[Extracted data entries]
==*==

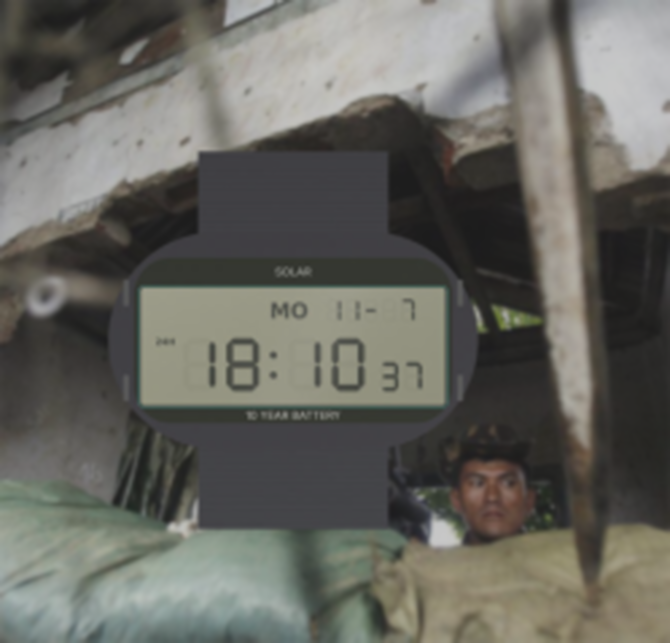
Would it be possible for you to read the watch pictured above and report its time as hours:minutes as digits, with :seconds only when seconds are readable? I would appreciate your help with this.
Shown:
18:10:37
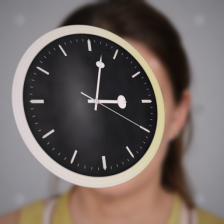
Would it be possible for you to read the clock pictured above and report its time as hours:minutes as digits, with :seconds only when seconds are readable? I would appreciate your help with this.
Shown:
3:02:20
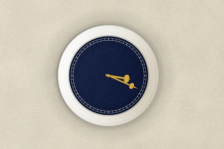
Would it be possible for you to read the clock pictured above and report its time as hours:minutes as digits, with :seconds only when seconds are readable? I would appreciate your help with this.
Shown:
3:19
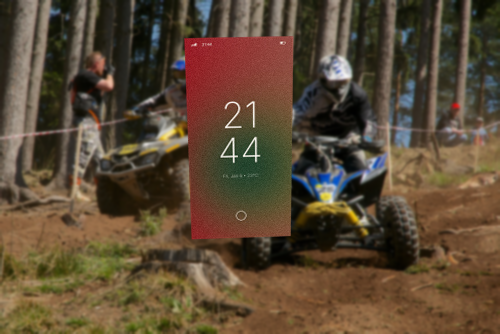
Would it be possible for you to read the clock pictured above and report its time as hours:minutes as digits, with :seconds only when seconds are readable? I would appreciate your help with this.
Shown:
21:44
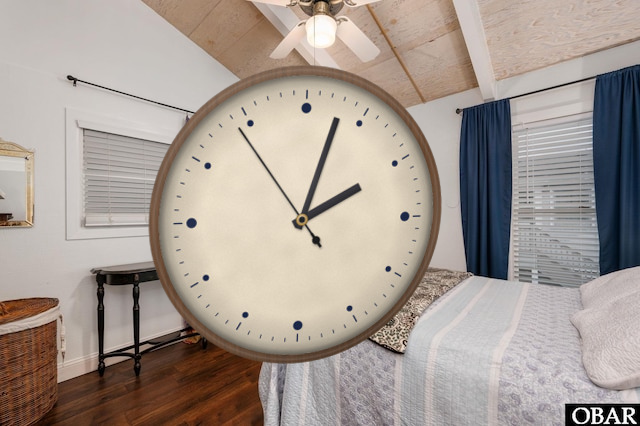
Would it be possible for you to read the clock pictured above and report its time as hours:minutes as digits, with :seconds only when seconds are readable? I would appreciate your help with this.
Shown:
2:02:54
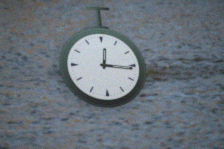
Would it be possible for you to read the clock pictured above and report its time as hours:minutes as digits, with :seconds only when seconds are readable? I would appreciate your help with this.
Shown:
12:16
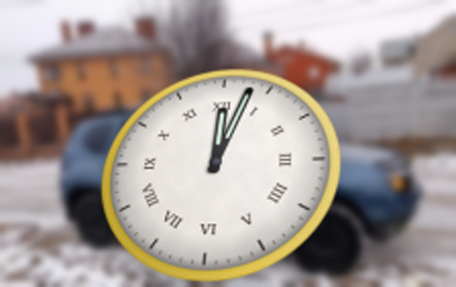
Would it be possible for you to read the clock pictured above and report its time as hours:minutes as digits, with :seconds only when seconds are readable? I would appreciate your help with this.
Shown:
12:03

==*==

Written problem:
Edit the lines above by changing every "pictured above" to "in the picture" and leaving everything else as it is. Leave the pictures out of your answer.

Full answer:
Would it be possible for you to read the watch in the picture and report its time as hours:minutes as digits, with :seconds only when seconds are readable? I would appreciate your help with this.
Shown:
18:10:37
Would it be possible for you to read the clock in the picture and report its time as hours:minutes as digits, with :seconds only when seconds are readable? I would appreciate your help with this.
Shown:
3:02:20
Would it be possible for you to read the clock in the picture and report its time as hours:minutes as digits, with :seconds only when seconds are readable? I would appreciate your help with this.
Shown:
3:19
Would it be possible for you to read the clock in the picture and report its time as hours:minutes as digits, with :seconds only when seconds are readable? I would appreciate your help with this.
Shown:
21:44
Would it be possible for you to read the clock in the picture and report its time as hours:minutes as digits, with :seconds only when seconds are readable? I would appreciate your help with this.
Shown:
2:02:54
Would it be possible for you to read the clock in the picture and report its time as hours:minutes as digits, with :seconds only when seconds are readable? I would appreciate your help with this.
Shown:
12:16
Would it be possible for you to read the clock in the picture and report its time as hours:minutes as digits, with :seconds only when seconds are readable? I would appreciate your help with this.
Shown:
12:03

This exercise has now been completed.